First, he had to stop playing the victim and start obsessing about the things that he could change. He couldn’t fire anyone. He couldn’t change the Navy. But he could change his ship. And he could set a standard of expectation and show an interest.

Let People Innovate

Then, he empowered everyone on the ship to challenge how they do business every day. His philosophy was API: assume positive intent–people want to do a good job. If they had a great idea, he removed the fear of telling it to the chain of command. And the sailors started to take ownership–they became connected to their work. Six months later a sailor came to Mike and said that it hadn’t seemed like they’d done anything radically different over that time, they just incrementally improved every aspect of operations. But then he woke up that morning and realized that they had radically transformed how they ran the ship.

Communicate Better

When he viewed the organization through the crew’s eyes, he realized that he needed to communicate better with them. He connected with the sailors on their terms, not his. He used to find it difficult to talk about core values and didn’t think he was good at it, but he found that the crew was hungry for it. It was a multigenerational and multicultural workforce and he needed to communicate with them in a way they would understand. And the better he communicated, the better the ship became.

Reward Great Work

Mike looked for opportunities to give his sailors a pat on the back. He gave validation, which gave recipients confidence to step up to the plate. He was authorized to give out 15 medals a year and he would carry them around, awarding them on the spot if he found someone doing something great. In fact, he gave out 115 medals in that first year.

Put Your People First

Mike built incredible loyalty among his crew when he fought for them without having anything to gain for himself. He noted what a simple and powerful signal we send to our people when we put them first. It’s the seemingly insignificant signals we send that reverberate throughout the organization.

Don’t Be Insubordinate

Mike implemented many unorthodox solutions, but he never broke the rules and he never misled his superiors.
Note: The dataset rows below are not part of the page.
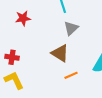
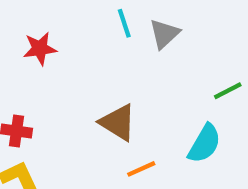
gray triangle: (71, 28) -> (164, 34), moved

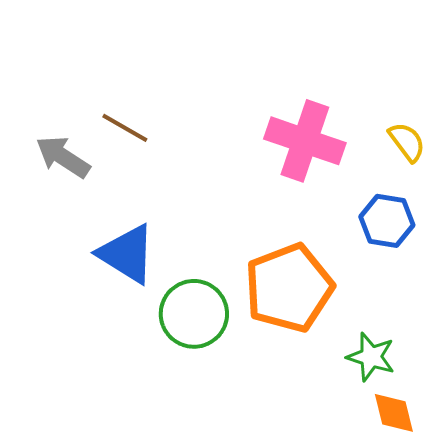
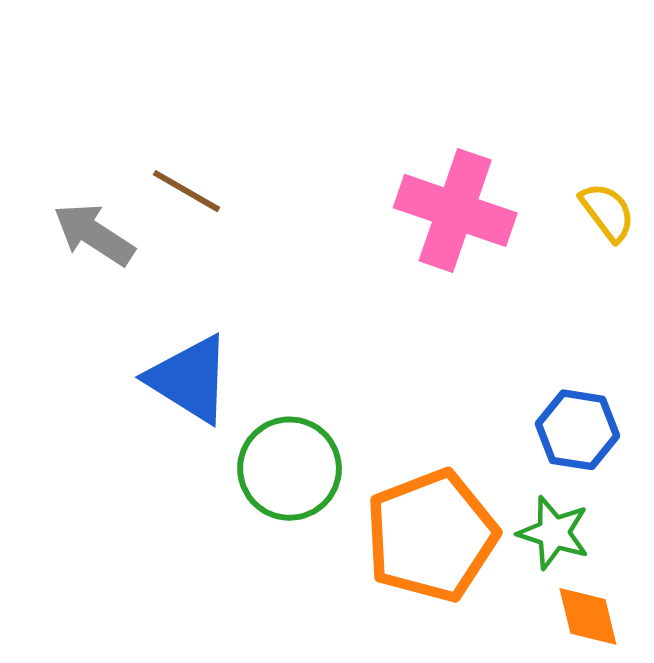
blue hexagon: (387, 221) -> (578, 430), moved
orange pentagon: (289, 288) -> (431, 536), moved

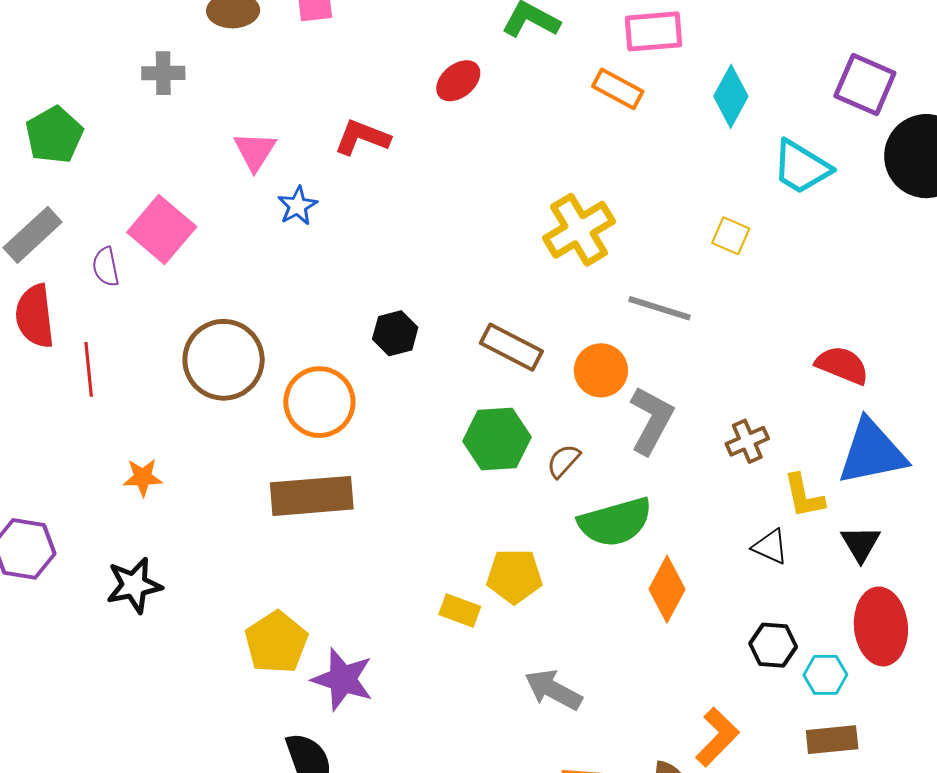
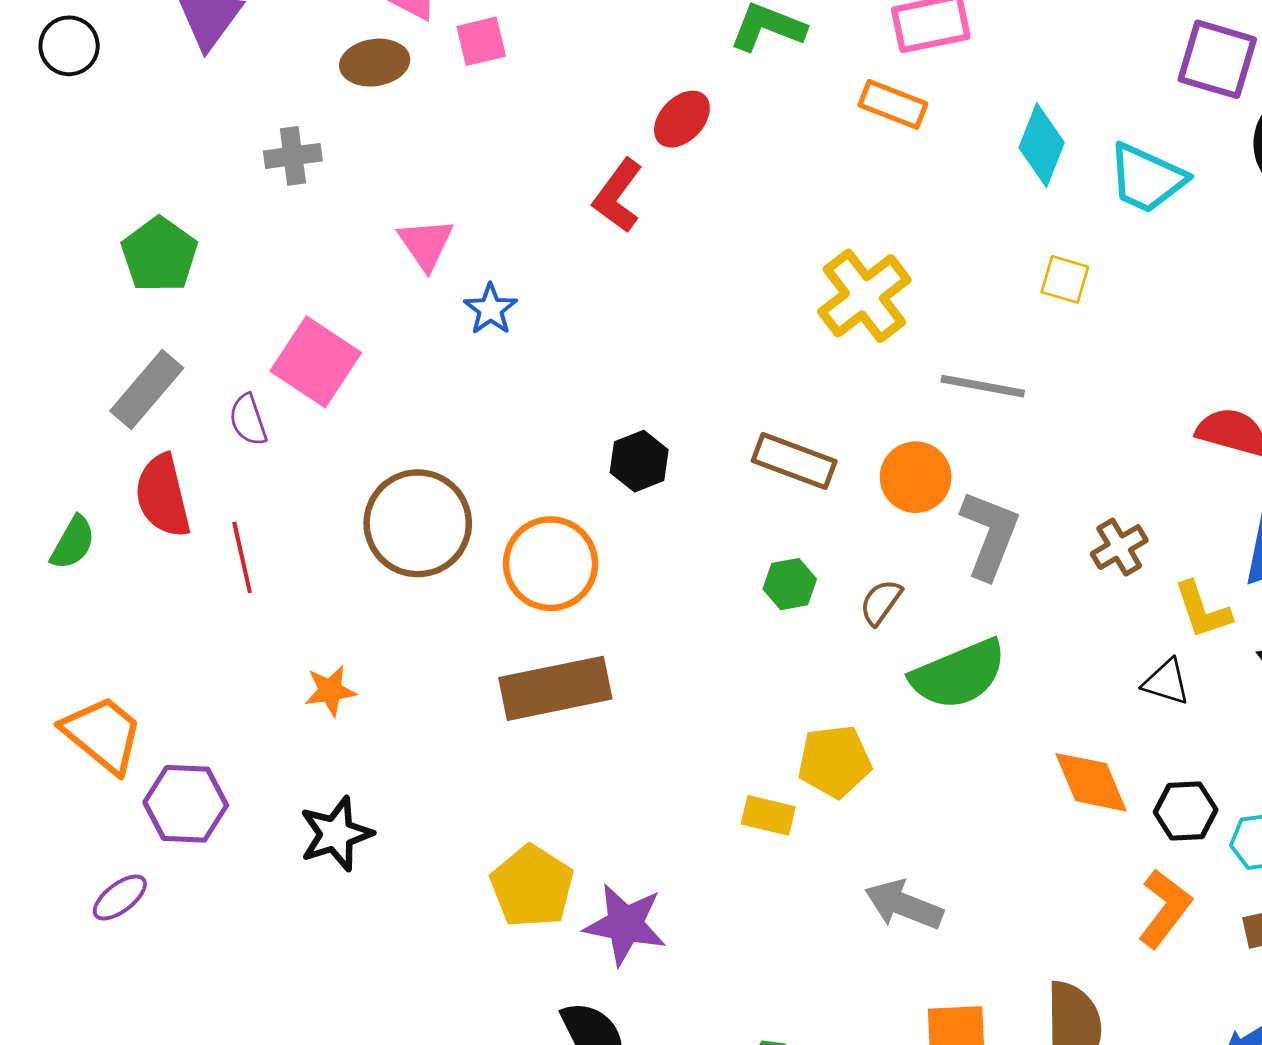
cyan diamond: (731, 96) -> (1042, 145), moved
red L-shape: (362, 137) -> (618, 196), moved, turned -68
green hexagon: (497, 439) -> (790, 584), size x0.6
orange diamond: (667, 589) -> (1091, 782), moved, turned -44
orange L-shape: (717, 737) -> (1165, 908), moved

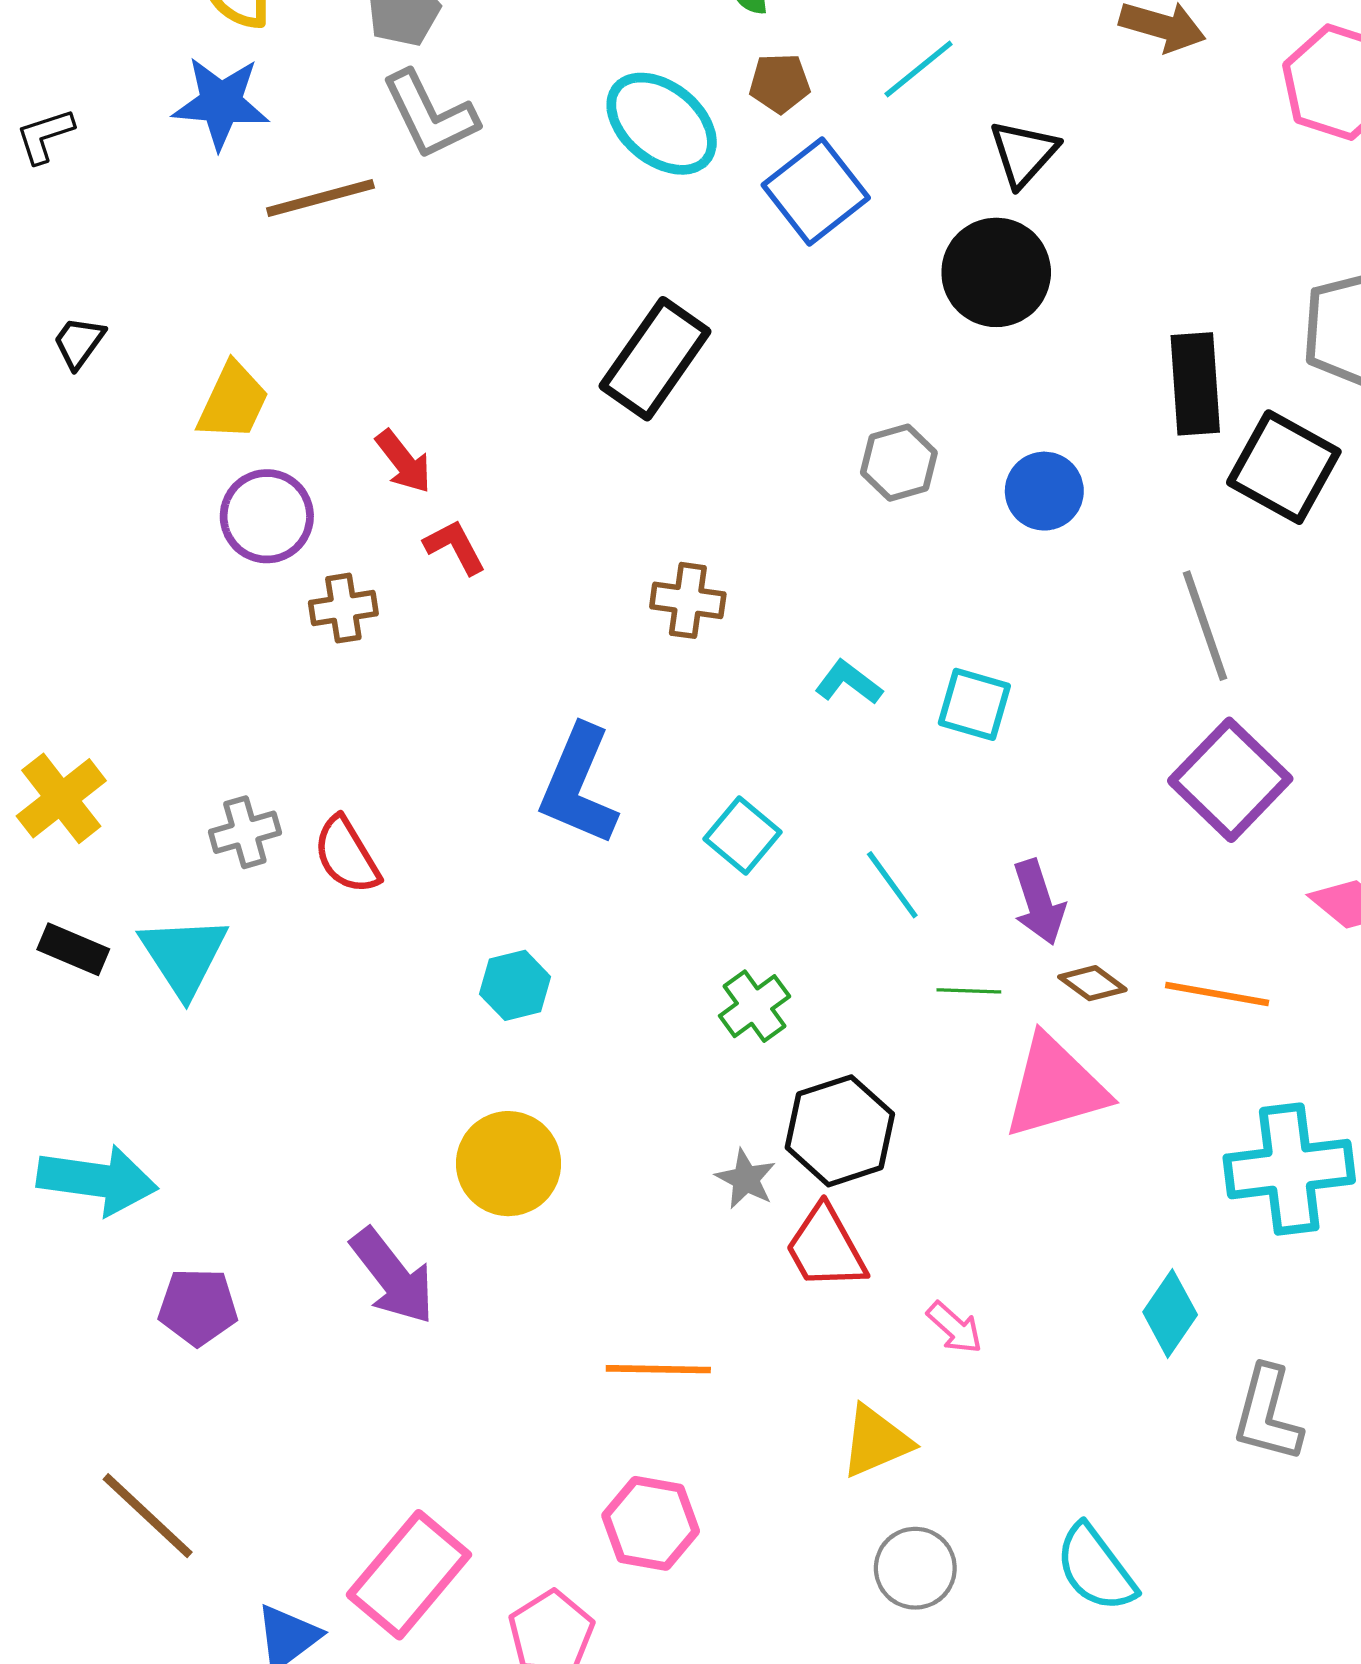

He understood that there’s a difference between asking permission to do things and informing the chain of command that you’re doing them. He took advantage of the practice of UNODIR, which means, unless otherwise directed, I’m going to do this. They were never asked, but nor were they ever blindsided.

The Top-Down Organization Is a Dinosaur

Mike succeeded in turning around the U.S.S. Benfield because he created an organization of trust and empowerment. The military is traditionally one of the most top-down cultures out there. But all the armed services are now coming around to this approach and are becoming more entrepreneurial.

Are you the captain that your crew would choose to lead them through tough times?